2025-10-03 programming number theory

If you had asked me what my favorite algorithm was, at any point in the last 6ish years, I would have told you the Sieve of Eratosthenes.

The algorithm’s goal is to find all prime numbers less than some maximum N. Here it is in full:

sieve := an N-length array of booleans, initialized to true
sieve[0] = false
sieve[1] = false

for each p in 2 to N:
    if sieve[p]:
        for each c in p^2 to N, incrementing by p:
            sieve[c] = false

At the end of the algorithm, the primality of every integer from 0 to N is indicated by sieve[n]. You can add a final pass over that array to extract just the primes from it if you need to.

That’s it that’s the whole algorithm, and I love it. It’s very elegant—basically 4 lines plus some simple setup. And it works in a weird way, iterating over and checking the sieve while building it at the same time.

The quick explanation is that we’re counting up and finding prime numbers along the way, starting at the smallest prime we know (2). Every time we find a new prime number p, we just cross off all of its multiples c (seting sieve[c] = false).
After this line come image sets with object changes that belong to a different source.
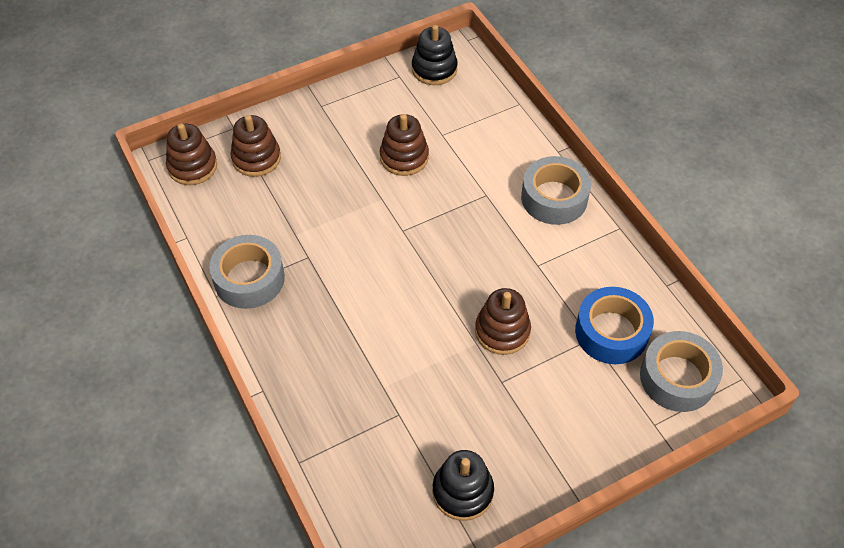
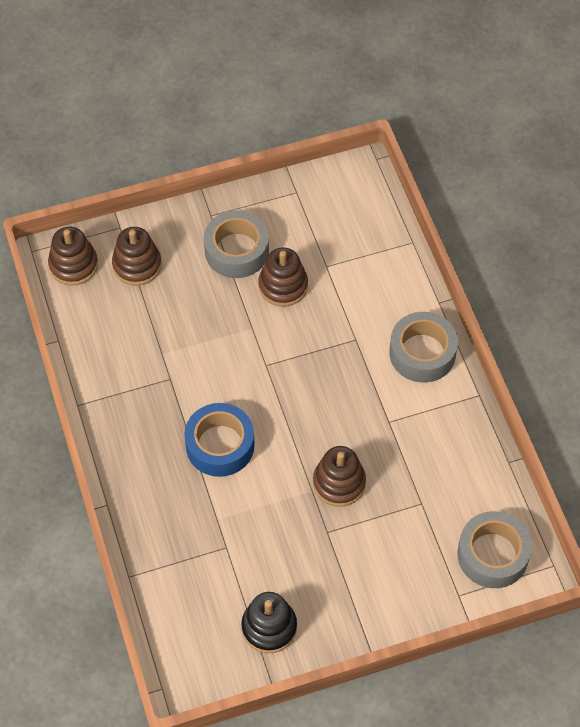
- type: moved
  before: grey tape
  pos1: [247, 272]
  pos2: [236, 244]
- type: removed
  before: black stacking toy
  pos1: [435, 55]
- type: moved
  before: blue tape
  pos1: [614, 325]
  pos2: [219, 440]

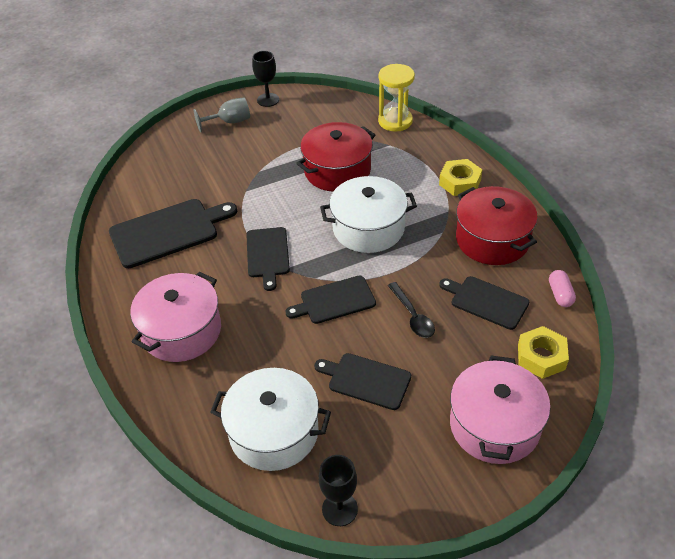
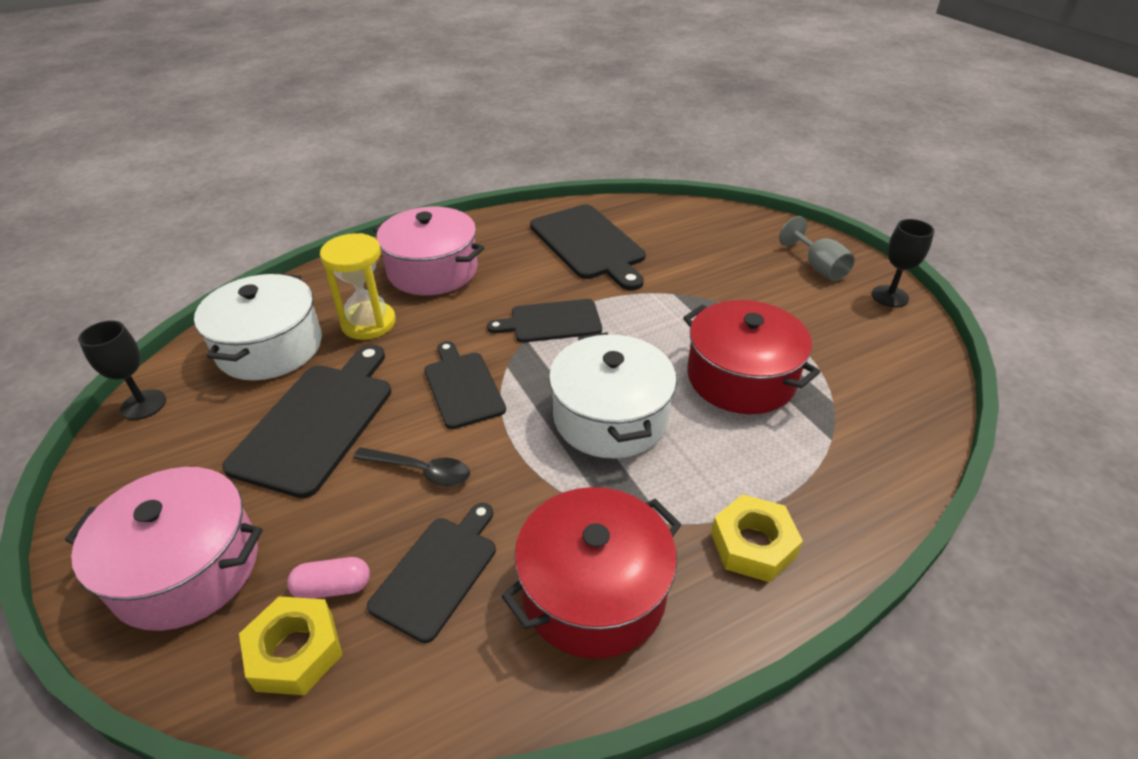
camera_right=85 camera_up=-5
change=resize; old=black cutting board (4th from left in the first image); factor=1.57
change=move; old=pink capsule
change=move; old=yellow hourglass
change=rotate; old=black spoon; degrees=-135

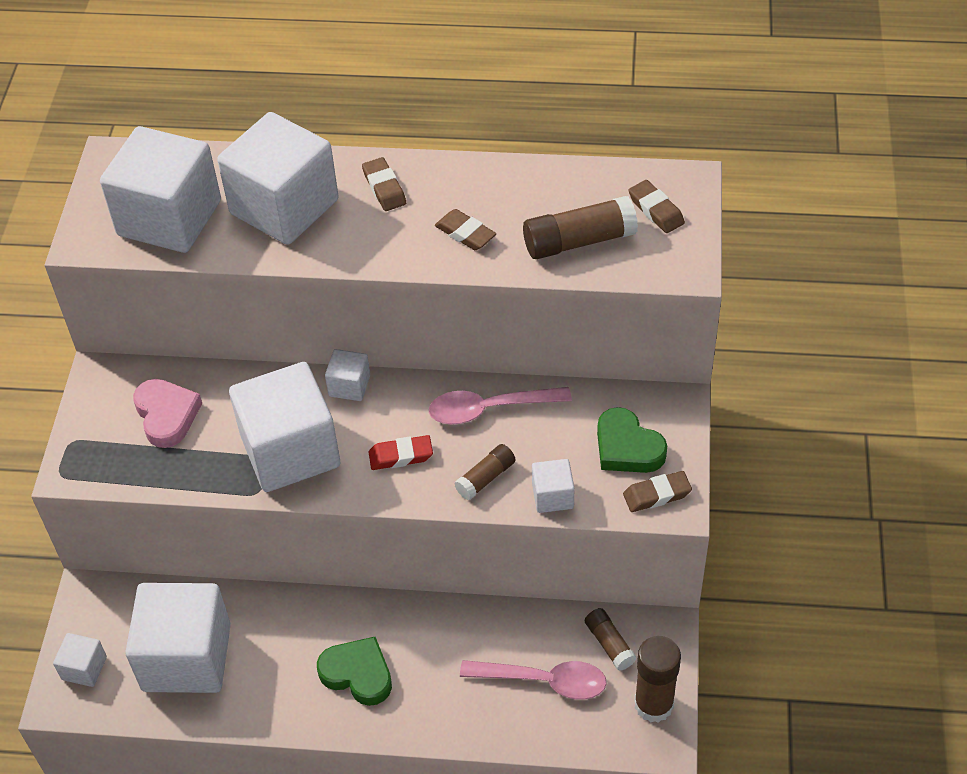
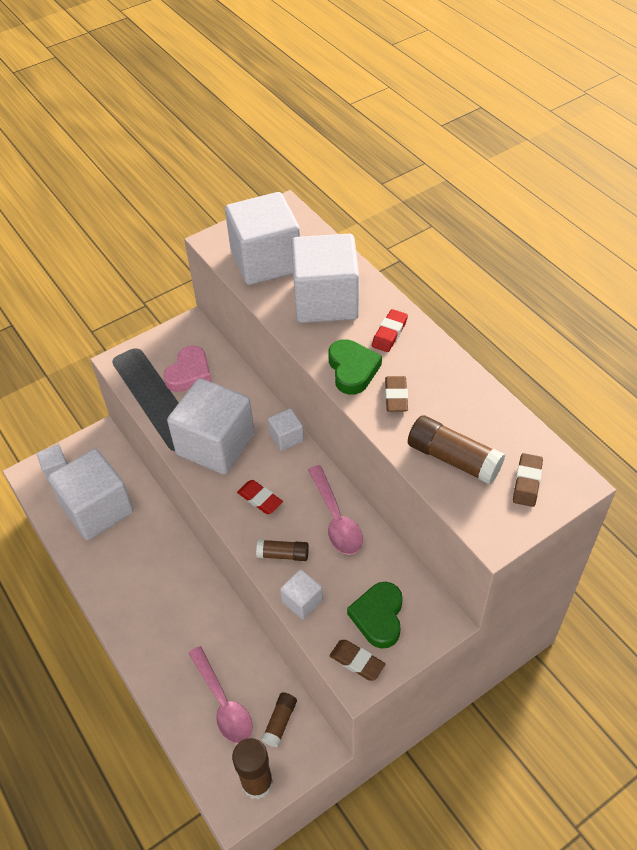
camera_right=50 camera_up=0
change=rotate; old=pink spoon (1st from left in the first image); degrees=-150
change=move; old=green heart (1st from left)
change=recolor; old=brown eraser (1st from left); new=red eraser (2nd from left)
And we can start that crossing-off at p^2 because any smaller multiple of p would have been caught when we crossed off its smaller prime multiples.
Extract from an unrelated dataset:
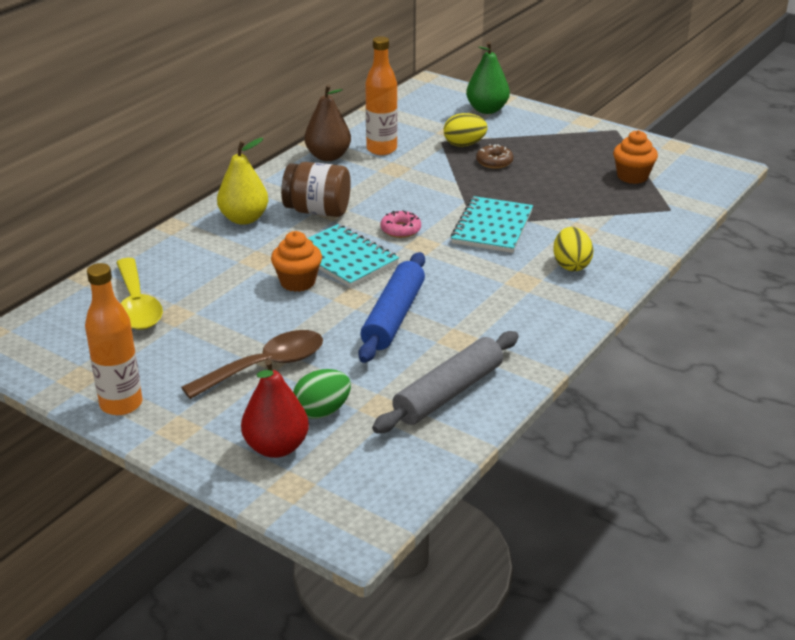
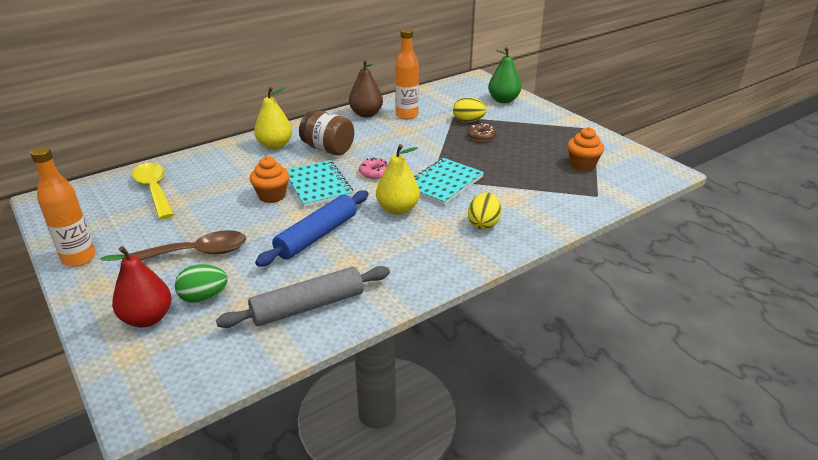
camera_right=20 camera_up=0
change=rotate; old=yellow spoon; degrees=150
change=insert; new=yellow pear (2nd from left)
Even cooler is its runtime complexity. You can take a minute to figure it out for yourself but the analysis is weird enough that I wouldn’t expect most people to get an accurate lower bound.

The sieve runs in O(N * log log N). Double log! If you said O(N^2) then you’d be just like me the first time I ran into it. To understand the bound, the first crossing-off (when we find that 2 is prime) does roughly N/2 crosses. The next one does N/3, then N/5, N/7, etc.—in total it’s N times the sum of the reciprocals of primes < N, a series which famously diverges at the very slow rate of log(log(n)).

Nested loop be damned, it’s basically linear. log(log(n)) doesn’t go past 4 until n is roughly one septillion (10^24). If you’re running a sieve that large then I don’t know what to tell you.

Anyway that’s my favorite algorithm. I’ve written it a lot for random Project Euler problems. I do not know how to end this post. I love you, good bye.